#### WHAT TO WORK ON
Starting at the line that contains "nooit tevoren.", repeat each line exactly until the records end, keeping both the first and the last.

:::::

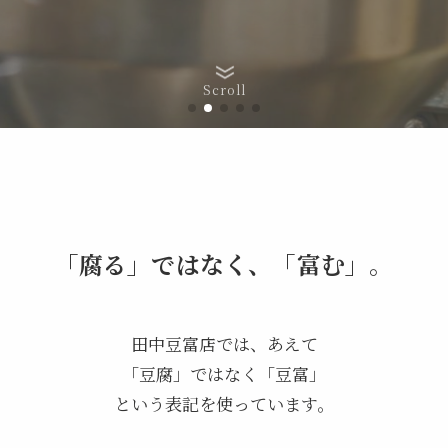
Scroll
「腐る」ではなく、「富む」。
田中豆富店では、あえて
「豆腐」ではなく「豆富」
という表記を使っています。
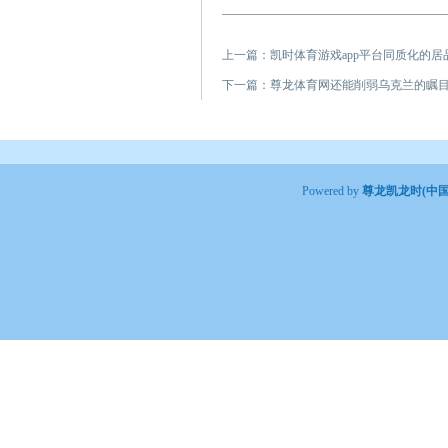
上一篇：
凯时体育游戏app平台同质化的居
下一篇：
尊龙体育网还能削弱乌克兰的瞩目
Powered by
尊龙凯龙时(中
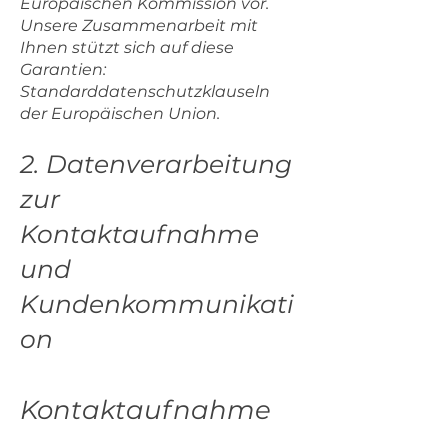
Europäischen Kommission vor.
Unsere Zusammenarbeit mit
Ihnen stützt sich auf diese
Garantien:
Standarddatenschutzklauseln
der Europäischen Union.
2. Datenverarbeitung
zur
Kontaktaufnahme
und
Kundenkommunikati
on
Kontaktaufnahme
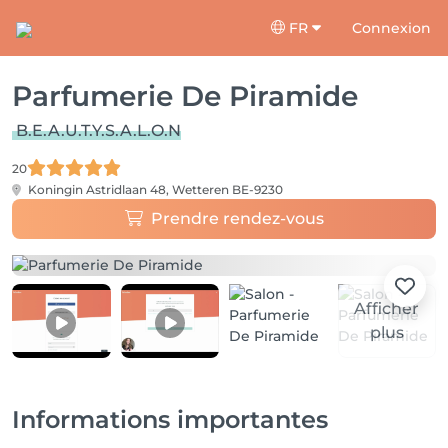
FR
Connexion
Parfumerie De Piramide
B.E.A.U.T.Y.S.A.L.O.N
20
Koningin Astridlaan 48,
Wetteren BE-9230
Prendre rendez-vous
Afficher
plus
Informations importantes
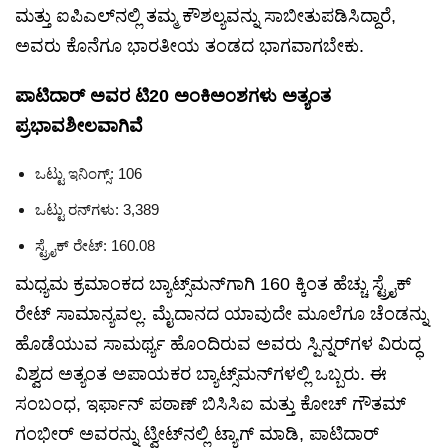
ಮತ್ತು ಐಪಿಎಲ್‌ನಲ್ಲಿ ತಮ್ಮ ಕೌಶಲ್ಯವನ್ನು ಸಾಬೀತುಪಡಿಸಿದ್ದಾರೆ,
ಅವರು ಕೊನೆಗೂ ಭಾರತೀಯ ತಂಡದ ಭಾಗವಾಗಬೇಕು.
ಪಾಟಿದಾರ್ ಅವರ ಟಿ20 ಅಂಕಿಅಂಶಗಳು ಅತ್ಯಂತ
ಪ್ರಭಾವಶೀಲವಾಗಿವೆ
ಒಟ್ಟು ಇನಿಂಗ್ಸ್: 106
ಒಟ್ಟು ರನ್‌ಗಳು: 3,389
ಸ್ಟ್ರೈಕ್ ರೇಟ್: 160.08
ಮಧ್ಯಮ ಕ್ರಮಾಂಕದ ಬ್ಯಾಟ್ಸ್‌ಮನ್‌ಗಾಗಿ 160 ಕ್ಕಿಂತ ಹೆಚ್ಚು ಸ್ಟ್ರೈಕ್
ರೇಟ್ ಸಾಮಾನ್ಯವಲ್ಲ. ಮೈದಾನದ ಯಾವುದೇ ಮೂಲೆಗೂ ಚೆಂಡನ್ನು
ಹೊಡೆಯುವ ಸಾಮರ್ಥ್ಯ ಹೊಂದಿರುವ ಅವರು ಸ್ಪಿನ್ನರ್‌ಗಳ ವಿರುದ್ಧ
ವಿಶ್ವದ ಅತ್ಯಂತ ಅಪಾಯಕರ ಬ್ಯಾಟ್ಸ್‌ಮನ್‌ಗಳಲ್ಲಿ ಒಬ್ಬರು. ಈ
ಸಂಬಂಧ, ಇರ್ಫಾನ್ ಪಠಾಣ್ ಬಿಸಿಸಿಐ ಮತ್ತು ಕೋಚ್ ಗೌತಮ್
ಗಂಭೀರ್ ಅವರನ್ನು ಟ್ವೀಟ್‌ನಲ್ಲಿ ಟ್ಯಾಗ್ ಮಾಡಿ, ಪಾಟಿದಾರ್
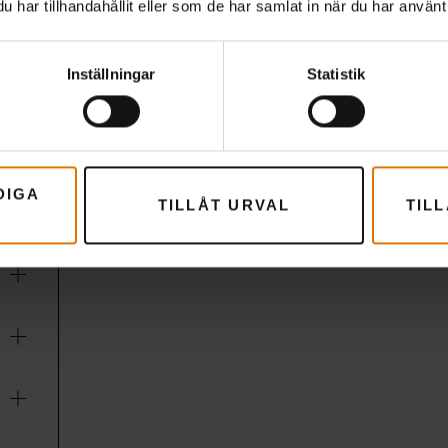
har tillhandahållit eller som de har samlat in när du har använt 
Gott med färsk koriander, flatbread, en
Inställningar
Statistik
DIGA
TILLÅT URVAL
TIL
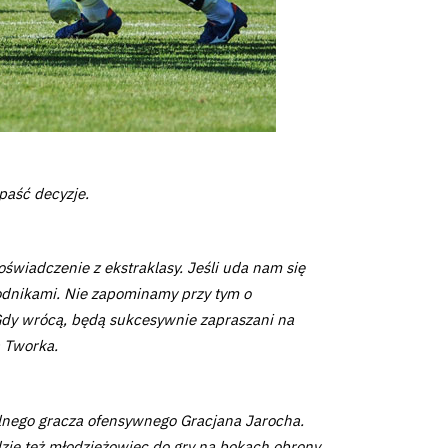
paść decyzje.
wiadczenie z ekstraklasy. Jeśli uda nam się
wodnikami. Nie zapominamy przy tym o
 Gdy wrócą, będą sukcesywnie zapraszani na
a Tworka.
nego gracza ofensywnego Gracjana Jarocha.
dzie też młodzieżowiec do gry na bokach obrony.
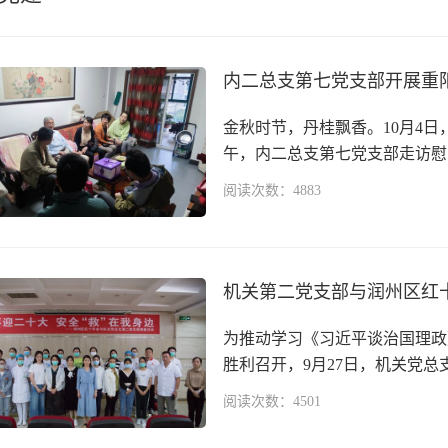
内二总支第七党支部开展重
金秋时节，丹桂飘香。10月4
午，内二总支第七党支部走访慰问
阅读次数：4883
机关第二党支部与润州区红
为推动学习《习近平谈治国理政
胜利召开，9月27日，机关党总支
阅读次数：4501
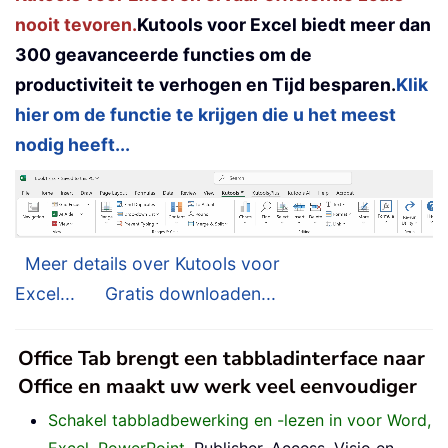
nooit tevoren.
Kutools voor Excel biedt meer dan
300 geavanceerde functies om de
productiviteit te verhogen en Tijd besparen.
Klik
hier om de functie te krijgen die u het meest
nodig heeft...
Meer details over Kutools voor
Excel...
Gratis downloaden...
Office Tab brengt een tabbladinterface naar
Office en maakt uw werk veel eenvoudiger
Schakel tabbladbewerking en -lezen in voor Word,
Excel, PowerPoint
, Publisher, Access, Visio en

:::::

#### TASK RESPONSE
nooit tevoren.
Kutools voor Excel biedt meer dan
300 geavanceerde functies om de
productiviteit te verhogen en Tijd besparen.
Klik
hier om de functie te krijgen die u het meest
nodig heeft...
Meer details over Kutools voor
Excel...
Gratis downloaden...
Office Tab brengt een tabbladinterface naar
Office en maakt uw werk veel eenvoudiger
Schakel tabbladbewerking en -lezen in voor Word,
Excel, PowerPoint
, Publisher, Access, Visio en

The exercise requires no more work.